In the field of life sciences, there are two extremely important biological macromolecules that have been studied by scientists, one is a protein that performs most of the life activities, and the other is a nucleic acid that carries genetic information. Before the advent of phage display technology, the ability to decode nucleic acid sequences was far better than the ability to decode protein sequences, whether it was cost, throughput, or efficiency. After scientists use phage display technology to convert protein-related information into nucleic acid information, they can interpret protein information through high-throughput sequencing, which also provides a more convenient method for protein research.
The principle of phage display technology is to associate the sequence of protein/antibody or small peptide displayed on its surface with the nucleic acid sequence encoding them, and use the super amplification ability of the phage to build a small peptide or antibody library, and the diversity can reach more than 109; Then, phage display technology is used to obtain affinity peptides or antibodies for specific objects through multiple rounds of scouring.
So how was phage display technology discovered and developed? This starts with bacteriophages.
Bacteriophages are a class of viruses that, as the name suggests, are viruses that devour microorganisms such as bacteria, fungi, and superbugs. In nature, bacteriophages are everywhere, and their extreme diversity continues to subvert the "rules of the game" in the field of life, and are developed by biological scientists as the "dark matter" of the living universe and the "nuclear weapons" for the prevention and control of pathogenic microorganisms. In addition to this, phage display is an important area of its application.

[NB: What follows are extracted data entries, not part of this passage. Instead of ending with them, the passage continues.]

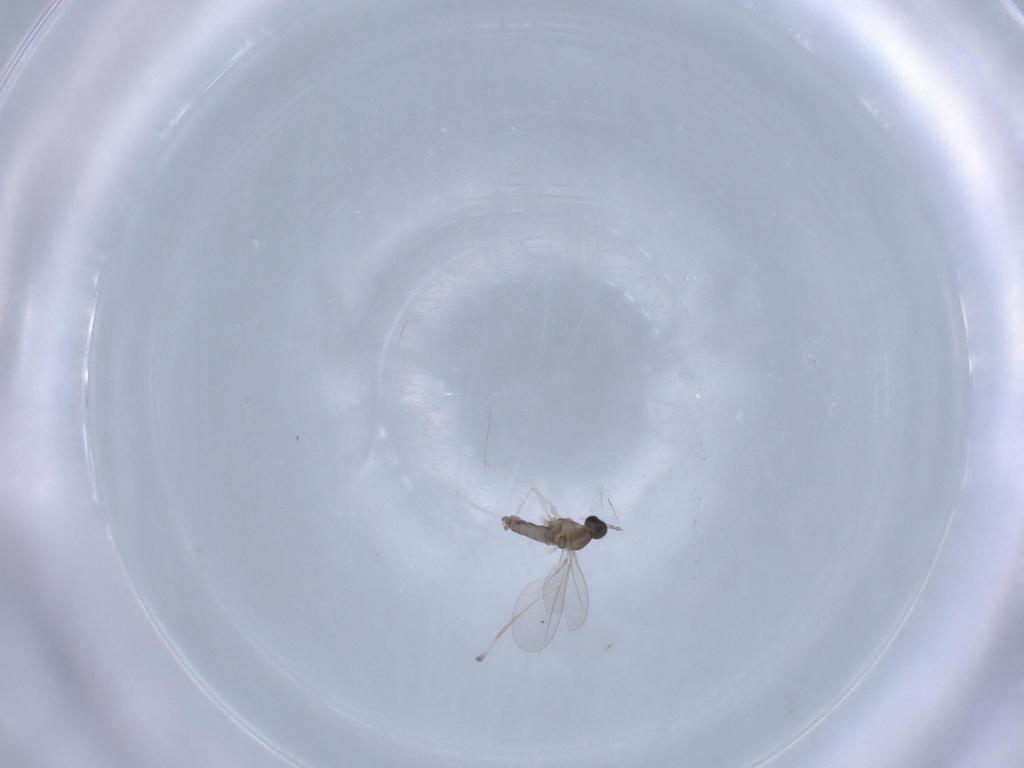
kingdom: Animalia
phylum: Arthropoda
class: Insecta
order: Diptera
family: Cecidomyiidae
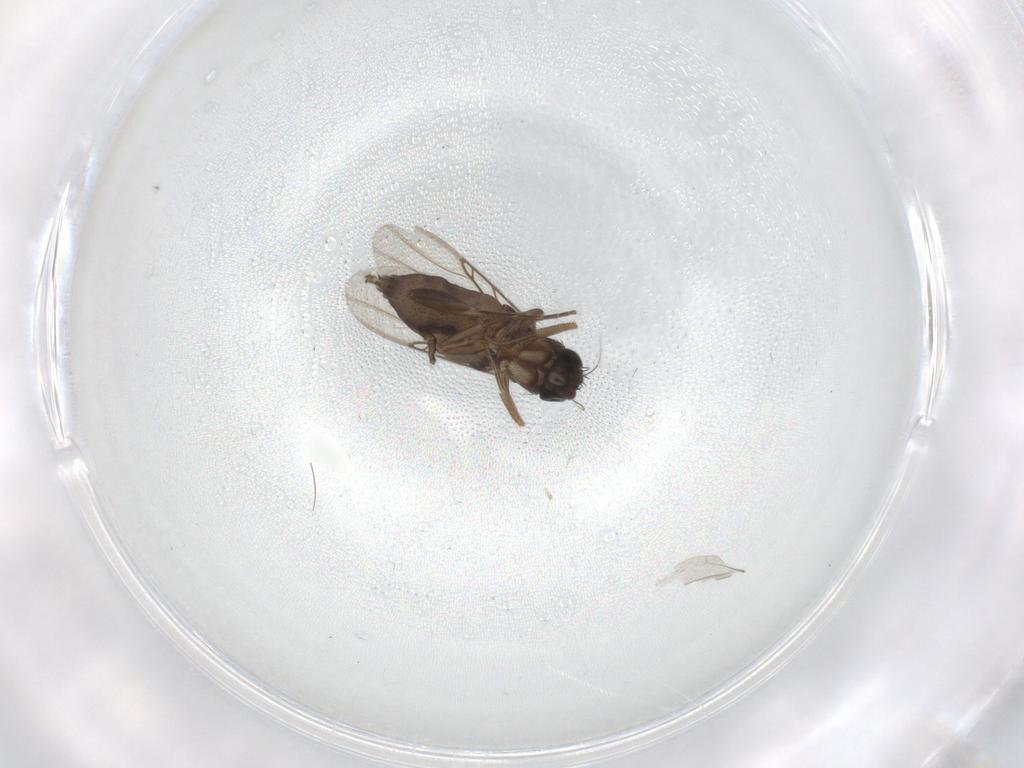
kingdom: Animalia
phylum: Arthropoda
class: Insecta
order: Diptera
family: Phoridae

In 1985, Professor G. P. Smith inserted a fragment of the EcoR I gene into the BamH I site of the filamentous bacteriophage f1 to transform E. coli, by fusing with the structural protein of the f1 phage, successfully displayed EcoR I ("face") on the surface of the phage (1). Since then, with the construction of a large number of phage display libraries, the establishment of genetic manipulation systems, and the expansion of display platforms and systems, phage display technology has played an important role in different fields, especially protein and antibody related fields.
There are various classification criteria for phage display techniques. According to the different phages, it can be divided into M13, T7, T4, lambda and other systems; According to the different vectors, it can be divided into bacteriophage vector (True Phage) and bacteriophage vector (Phagemid); According to different libraries, it can be divided into random peptide library, cDNA library, antibody library, protein library, etc.
M13 phage display system
Single-stranded filamentous bacteriophages (M13) are filamentous bacteriophages containing single-stranded DNA genomes with tubular capsid proteins, usually consisting of several thousand copies of the primary capsid protein (PVIII.) and the secondary capsid protein (PIII) located at the tail end. Due to the small molecular weight of this protein, it is only suitable for displaying exogenous short peptides. Exogenous peptides that are too large will affect viral packaging and cannot form functional bacteriophages. This system is well suited for screening ligands with low affinity.
T7 phage display system
The T7 phage genome is linear double-stranded DNA, and its capsid protein is usually in two forms, 10A (344 amino acid residues) and 10B (397 amino acid residues), and the 10B capsid protein region is present on the phage surface, so it is used to build a phage display system. Compared with the M13 system, T7 bacteriophages directly lyse the host bacteria without going through the secretion process, and are widely used to screen proteins with different molecular weights and different affinities.
T4 phage display system
T4 phage genome DNA is double-stranded, arranged in a loop, phage capsid has two non-essential coat proteins SOC (9 ku) and HOC (highly antigenic outer capsid protein, 40 ku), so the protein it expresses does not require complex protein purification, can display various sizes of peptides or proteins, rarely restricted.
λbacteriphage display system
The lambda phage is a mild bacteriophage of the long-tailed phage family with an icosahedral head 55 nm in diameter and an elongated tail filament at the end. A linear double-stranded DNA molecule with a genome of 48.5 kb with sticky ends, i.e., 12 nucleotides extending a single strand, and the linear genome can be cycled immediately after infection. The head of the bacteriophage is composed of D protein and V protein, which can build a display system for D protein and V protein. λbacteriophages are assembled in the host cell, without secreting foreign peptides or proteins outside the bacterial cell membrane, and can display active macromolecular proteins (more than 100 kDa) and host cell toxic proteins, and have a wide range of applications.